Diese Haltung hilft den Urhebern beim Framing. Es werden Aspekte aktiviert, die tatsächlich nichts mit dem Thema zu tun haben. Wer „kein islamistischer Terror“ schreibt, aktiviert den Begriff „islamistischer Terror“. Wer schreibt „nicht der Dritte Weltkrieg“, der aktiviert den Begriff „Weltkrieg“. Mit Verneinungen kann unser Gehirn leider nicht gut umgehen. (Sie kennen ja das Beispiel „Denken Sie jetzt nicht an einen rosa Elefanten.“ Denken Sie wirklich nicht dran?)
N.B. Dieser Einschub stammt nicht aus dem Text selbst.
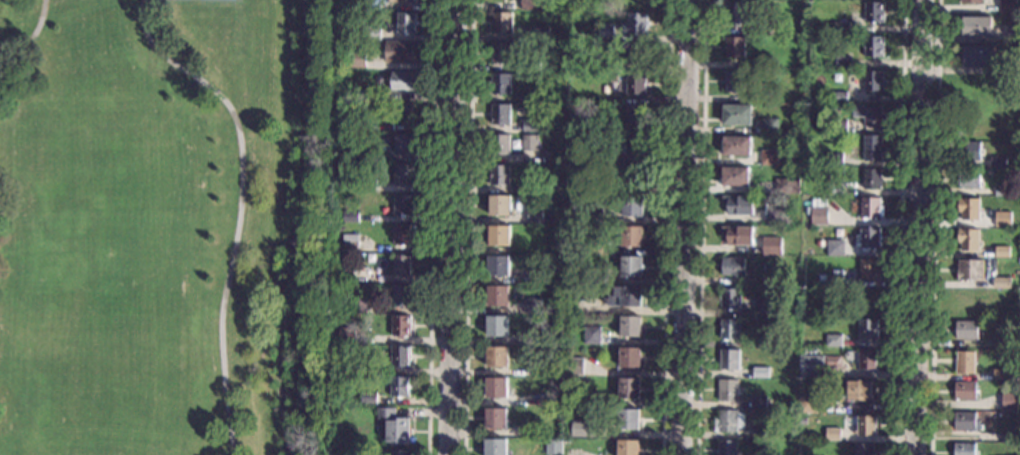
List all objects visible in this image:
building: (406, 2)
building: (971, 2)
building: (537, 5)
building: (372, 6)
building: (1007, 7)
building: (874, 14)
building: (736, 16)
building: (563, 19)
building: (406, 22)
building: (502, 24)
building: (635, 25)
building: (976, 27)
building: (768, 30)
building: (841, 30)
building: (748, 31)
building: (372, 32)
building: (1013, 34)
building: (540, 35)
building: (591, 35)
road: (30, 36)
building: (606, 37)
building: (873, 49)
building: (735, 50)
building: (401, 51)
building: (501, 55)
building: (636, 55)
building: (356, 58)
building: (979, 58)
building: (762, 63)
building: (547, 64)
building: (844, 64)
building: (1014, 64)
building: (531, 66)
building: (612, 68)
building: (402, 80)
building: (873, 83)
building: (734, 84)
building: (501, 85)
building: (602, 85)
building: (635, 86)
building: (365, 97)
building: (531, 98)
building: (766, 98)
building: (840, 99)
building: (402, 113)
building: (501, 116)
building: (737, 116)
building: (635, 117)
building: (872, 119)
building: (578, 125)
building: (344, 126)
building: (544, 128)
building: (770, 128)
building: (839, 128)
building: (531, 129)
building: (531, 144)
building: (403, 146)
building: (500, 147)
building: (635, 148)
building: (737, 148)
building: (872, 150)
building: (970, 153)
building: (593, 156)
building: (575, 159)
building: (769, 160)
building: (835, 161)
building: (998, 165)
building: (403, 176)
building: (500, 177)
building: (635, 178)
building: (736, 178)
building: (872, 181)
building: (969, 181)
building: (558, 187)
building: (367, 188)
building: (788, 188)
building: (606, 190)
building: (835, 191)
building: (1002, 193)
road: (240, 206)
building: (403, 206)
building: (500, 208)
building: (741, 208)
building: (633, 209)
building: (872, 211)
building: (969, 211)
building: (818, 212)
building: (535, 217)
building: (594, 218)
building: (351, 219)
building: (775, 219)
building: (1003, 221)
park: (158, 227)
road: (431, 227)
road: (453, 227)
road: (466, 227)
road: (665, 227)
road: (686, 227)
road: (700, 227)
road: (899, 227)
road: (921, 227)
road: (935, 227)
building: (403, 235)
building: (501, 236)
building: (740, 237)
building: (632, 238)
building: (870, 241)
building: (969, 241)
building: (818, 243)
building: (350, 245)
building: (594, 246)
building: (772, 248)
building: (836, 250)
building: (1002, 253)
building: (339, 257)
building: (779, 263)
building: (402, 265)
building: (500, 267)
building: (734, 267)
building: (632, 268)
building: (870, 270)
building: (970, 271)
building: (343, 272)
building: (543, 277)
building: (599, 277)
building: (836, 281)
building: (1002, 284)
building: (401, 296)
building: (499, 297)
building: (624, 298)
building: (731, 300)
building: (359, 306)
building: (534, 307)
building: (765, 309)
building: (401, 327)
building: (498, 327)
building: (631, 327)
building: (730, 330)
building: (869, 330)
building: (967, 331)
building: (593, 335)
building: (347, 336)
building: (552, 337)
building: (834, 342)
building: (1008, 344)
building: (760, 345)
building: (400, 356)
building: (498, 358)
building: (631, 359)
building: (868, 360)
building: (730, 361)
building: (965, 364)
building: (810, 366)
building: (555, 368)
building: (342, 369)
building: (576, 369)
building: (761, 373)
building: (1001, 376)
building: (400, 388)
building: (497, 389)
building: (630, 390)
building: (861, 391)
building: (729, 392)
building: (965, 392)
building: (368, 399)
building: (1010, 402)
building: (759, 403)
building: (809, 406)
building: (497, 420)
building: (630, 420)
building: (730, 422)
building: (965, 422)
building: (394, 426)
building: (867, 427)
building: (584, 429)
building: (532, 430)
building: (761, 431)
building: (833, 436)
building: (1009, 438)
building: (496, 447)
building: (551, 447)
building: (629, 447)
building: (728, 448)
building: (865, 450)
building: (964, 450)
building: (400, 453)

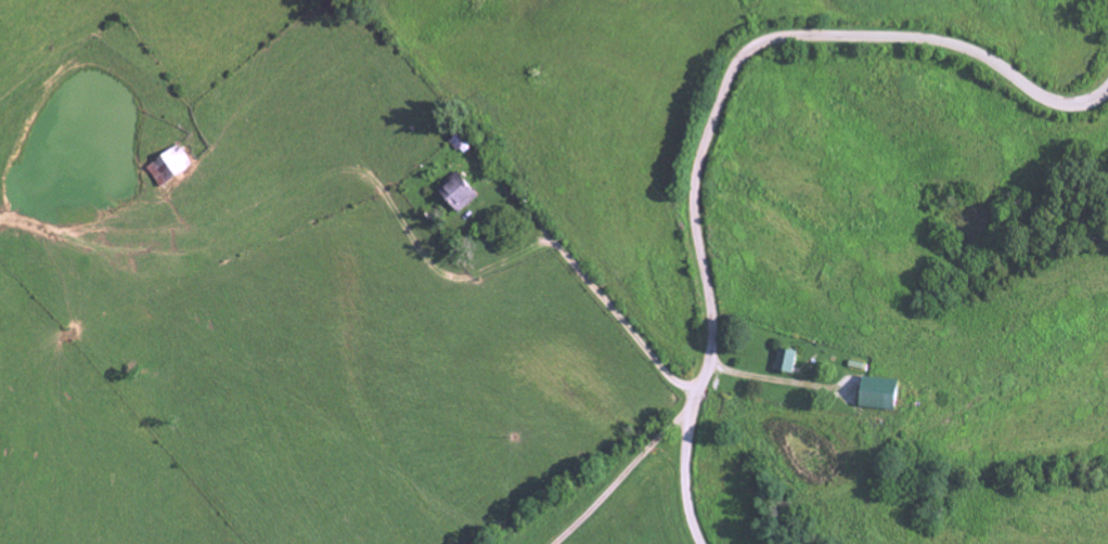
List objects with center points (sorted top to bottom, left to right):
road: (721, 109)
building: (169, 167)
building: (458, 194)
road: (586, 252)
road: (453, 278)
building: (785, 361)
building: (877, 393)
road: (624, 487)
Anstatt also zu berichten, was ist (positiv), wird damit begonnen, zu berichten, was nicht ist (negativ). Anstatt von Fakten auszugehen, wird von Gerüchten ausgegangen. Damit löscht man diese Falschinformationen nicht aus, sondern streut sie größtmöglich breiter. Und man trainiert seine Leser darin, mit dieser Haltung an jede weitere Berichterstattung heranzugehen: Dann müssten Journalisten künftig erst mal alle Spekulationen zerstreuen, bevor sie über die eigentlichen Fakten berichten. Das kann nicht unsere Aufgabe sein.